Required work => Your answer should be a single number, the count of lines in the material with the string "Radio".

Records provided =>
....

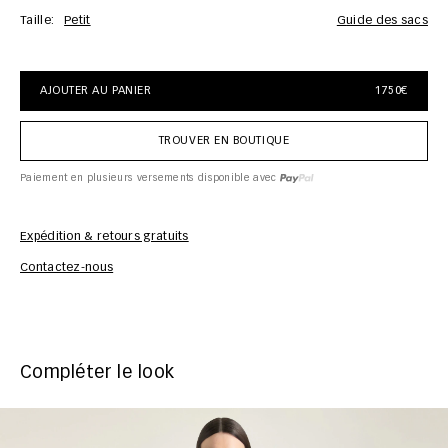
Taille:
Petit
Guide des sacs
AJOUTER AU PANIER
1750€
TROUVER EN BOUTIQUE
Paiement en plusieurs versements disponible avec
Expédition & retours gratuits
Inf
Contactez-nous
Compléter le look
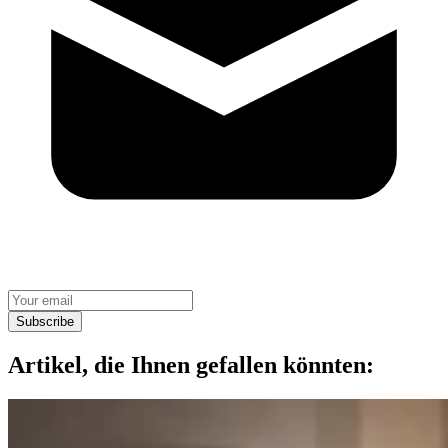
Subscribe
Artikel, die Ihnen gefallen könnten:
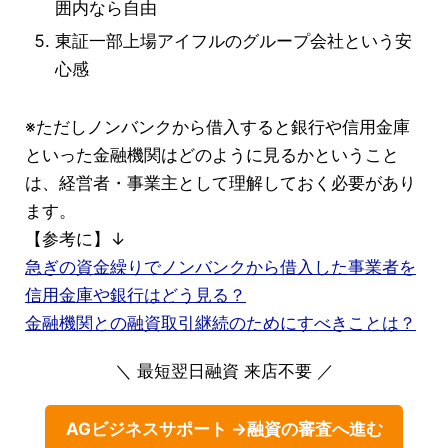
囲内なら自由
東証一部上場アイフルのグループ会社という安
心感
※ただしノンバンクから借入すると銀行や信用金庫
といった金融機関はどのように見るかということ
は、経営者・事業主として理解しておく必要があり
ます。
【参考に】↓
急ぎの資金繰りでノンバンクから借入した事業者を
信用金庫や銀行はどう見る？
金融機関との融資取引継続のためにすべきことは？
＼ 最短翌日融資 来店不要 ／
AGビジネスサポート →融資の審査へ進む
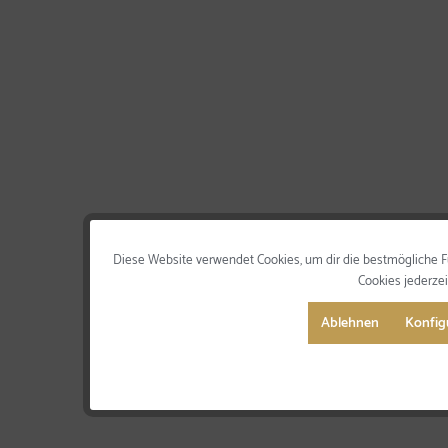
Diese Website verwendet Cookies, um dir die bestmögliche F
Cookies jederze
Ablehnen
Konfig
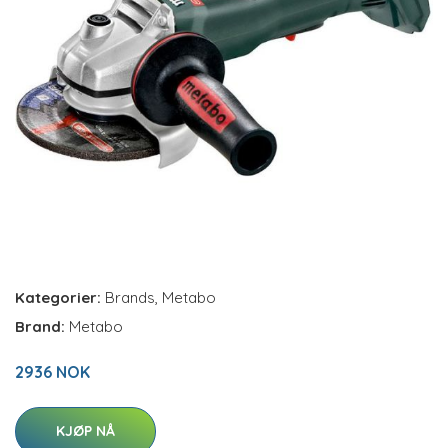
Kategorier:
Brands
,
Metabo
Brand:
Metabo
2936 NOK
KJØP NÅ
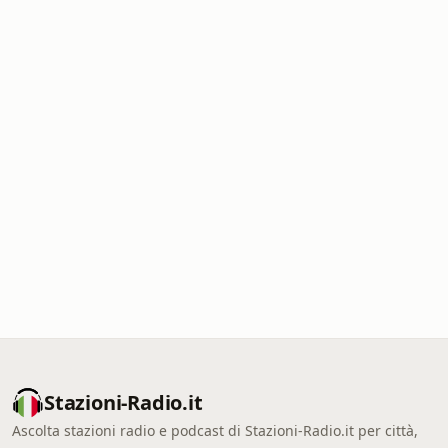
Stazioni-Radio.it
Ascolta stazioni radio e podcast di Stazioni-Radio.it per città,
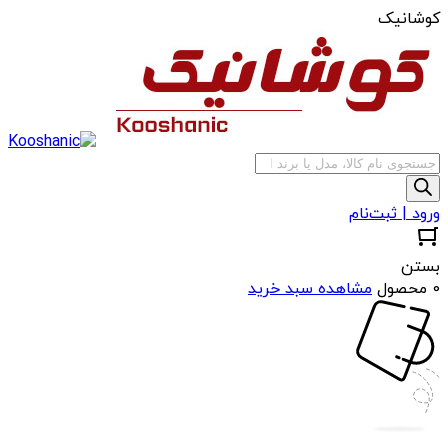
کوشانیک
جستجوی
محصولات
ورود | ثبت‌نام
بستن
0 محصول
مشاهده سبد خرید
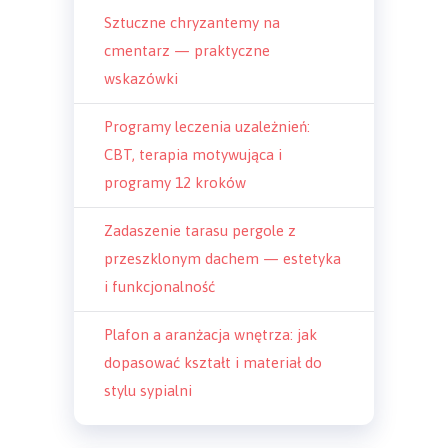
Sztuczne chryzantemy na
cmentarz — praktyczne
wskazówki
Programy leczenia uzależnień:
CBT, terapia motywująca i
programy 12 kroków
Zadaszenie tarasu pergole z
przeszklonym dachem — estetyka
i funkcjonalność
Plafon a aranżacja wnętrza: jak
dopasować kształt i materiał do
stylu sypialni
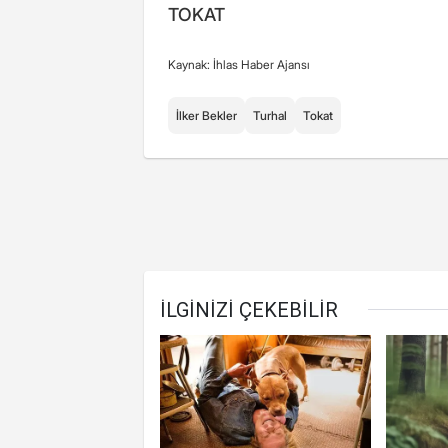
TOKAT
Kaynak: İhlas Haber Ajansı
İlker Bekler
Turhal
Tokat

....

Task result => 2